▶ **WHAT NEEDS TO BE DONE**
Rewrite the stretch from "Output format: photo, then" through "-0.000669, 0.972576, -1.399915]]", changing "photo" to "image" and leaving everything else as it is. Omit the pictures from your answer.

▶ **WORKING DATA**
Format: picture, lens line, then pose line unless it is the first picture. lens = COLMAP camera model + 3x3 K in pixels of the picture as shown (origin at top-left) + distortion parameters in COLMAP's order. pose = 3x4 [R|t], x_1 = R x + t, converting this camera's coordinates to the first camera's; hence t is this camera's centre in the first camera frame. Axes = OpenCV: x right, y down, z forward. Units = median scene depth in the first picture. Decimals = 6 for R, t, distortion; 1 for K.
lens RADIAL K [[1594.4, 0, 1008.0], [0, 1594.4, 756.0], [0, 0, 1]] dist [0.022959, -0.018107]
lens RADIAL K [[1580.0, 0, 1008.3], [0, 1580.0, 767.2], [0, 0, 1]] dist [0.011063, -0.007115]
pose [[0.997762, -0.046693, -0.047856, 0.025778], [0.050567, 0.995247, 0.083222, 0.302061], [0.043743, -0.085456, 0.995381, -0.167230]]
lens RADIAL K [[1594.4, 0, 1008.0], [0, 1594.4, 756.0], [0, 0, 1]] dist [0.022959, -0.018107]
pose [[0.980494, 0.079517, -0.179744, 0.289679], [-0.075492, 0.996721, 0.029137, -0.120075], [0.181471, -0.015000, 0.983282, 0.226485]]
--
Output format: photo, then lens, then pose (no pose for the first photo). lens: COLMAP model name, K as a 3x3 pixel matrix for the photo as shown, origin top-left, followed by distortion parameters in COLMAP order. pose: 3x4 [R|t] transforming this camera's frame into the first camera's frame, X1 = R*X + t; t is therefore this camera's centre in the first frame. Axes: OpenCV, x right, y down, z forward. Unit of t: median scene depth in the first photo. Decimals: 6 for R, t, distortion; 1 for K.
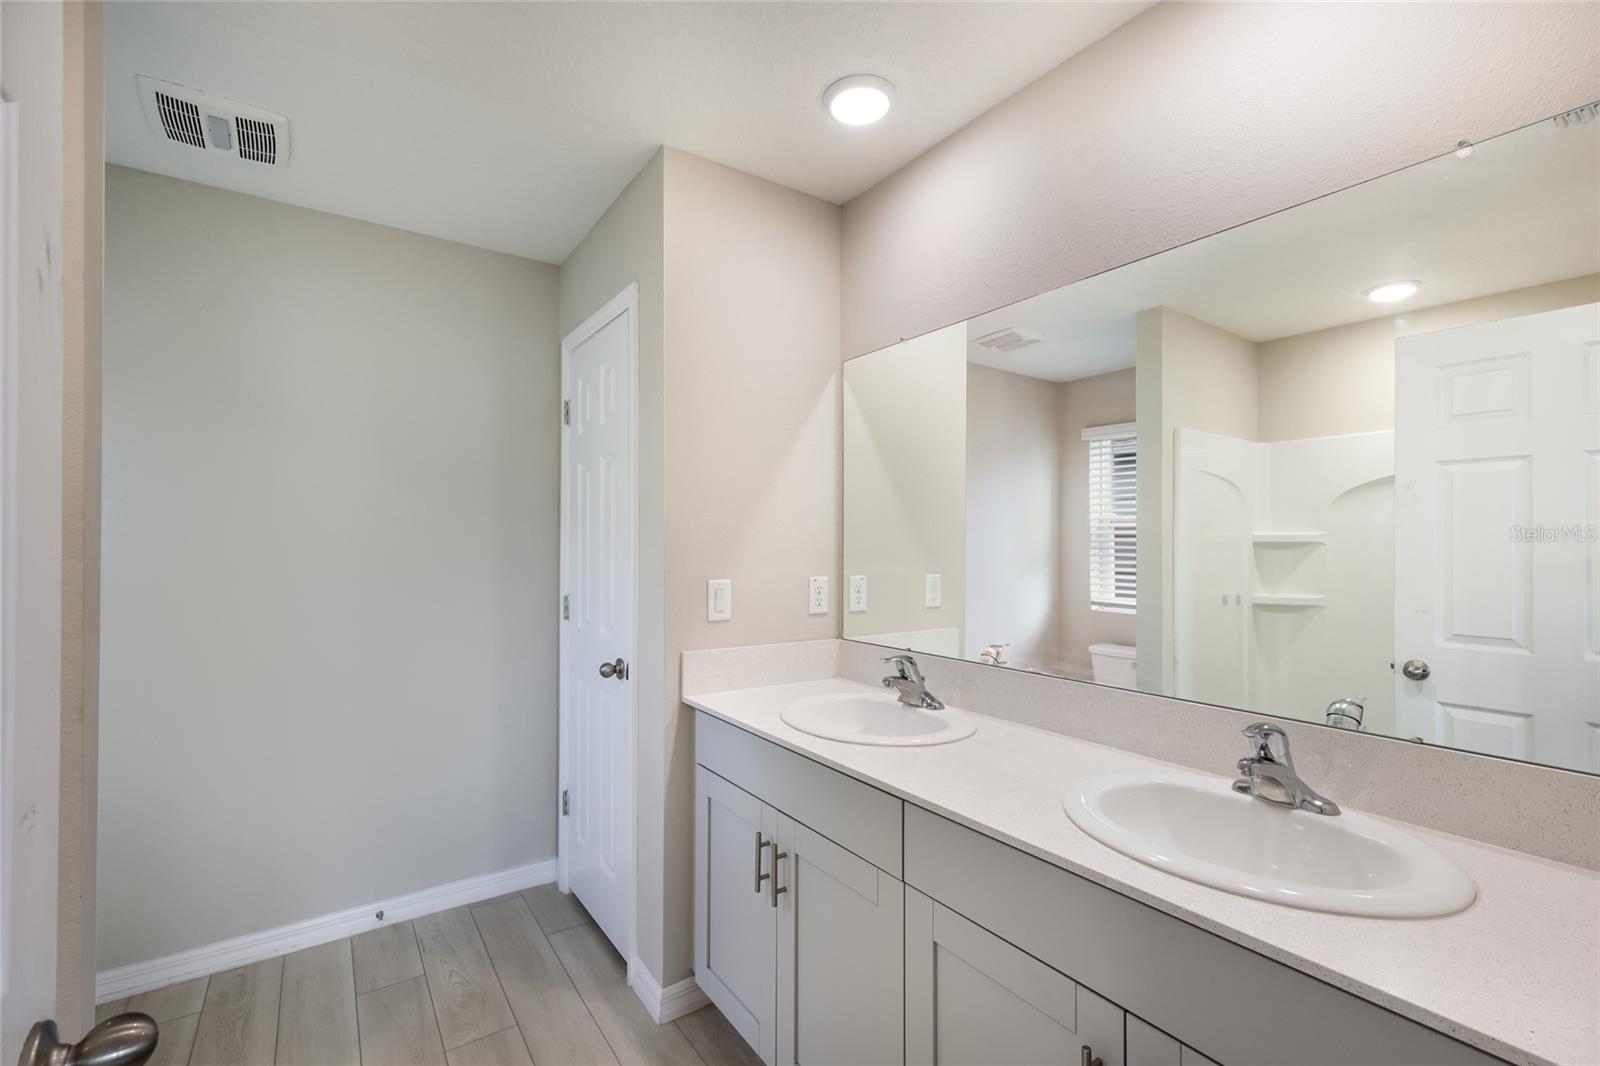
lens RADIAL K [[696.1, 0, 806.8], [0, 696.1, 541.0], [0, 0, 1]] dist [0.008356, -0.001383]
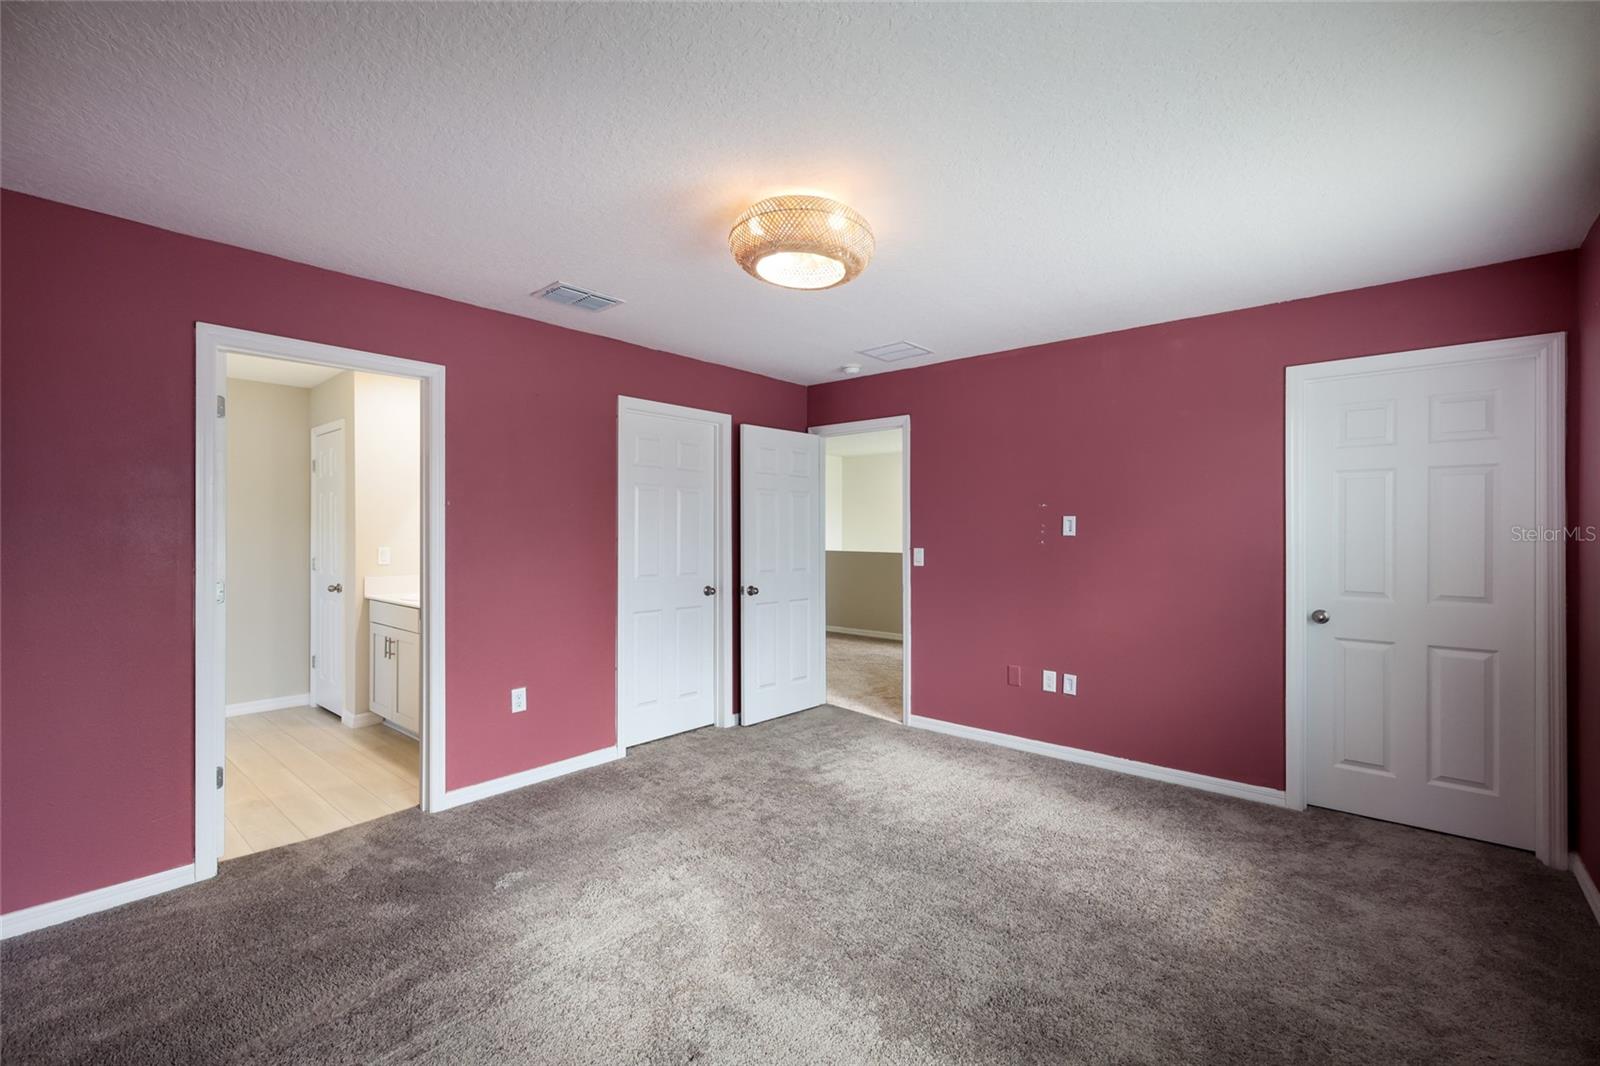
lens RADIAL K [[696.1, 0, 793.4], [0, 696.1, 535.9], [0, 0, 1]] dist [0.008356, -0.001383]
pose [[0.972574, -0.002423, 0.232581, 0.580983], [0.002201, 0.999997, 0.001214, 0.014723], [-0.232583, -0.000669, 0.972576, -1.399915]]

▶ **EXERCISE RESPONSE**
Output format: image, then lens, then pose (no pose for the first image). lens: COLMAP model name, K as a 3x3 pixel matrix for the image as shown, origin top-left, followed by distortion parameters in COLMAP order. pose: 3x4 [R|t] transforming this camera's frame into the first camera's frame, X1 = R*X + t; t is therefore this camera's centre in the first frame. Axes: OpenCV, x right, y down, z forward. Unit of t: median scene depth in the first image. Decimals: 6 for R, t, distortion; 1 for K.
lens RADIAL K [[696.1, 0, 806.8], [0, 696.1, 541.0], [0, 0, 1]] dist [0.008356, -0.001383]
lens RADIAL K [[696.1, 0, 793.4], [0, 696.1, 535.9], [0, 0, 1]] dist [0.008356, -0.001383]
pose [[0.972574, -0.002423, 0.232581, 0.580983], [0.002201, 0.999997, 0.001214, 0.014723], [-0.232583, -0.000669, 0.972576, -1.399915]]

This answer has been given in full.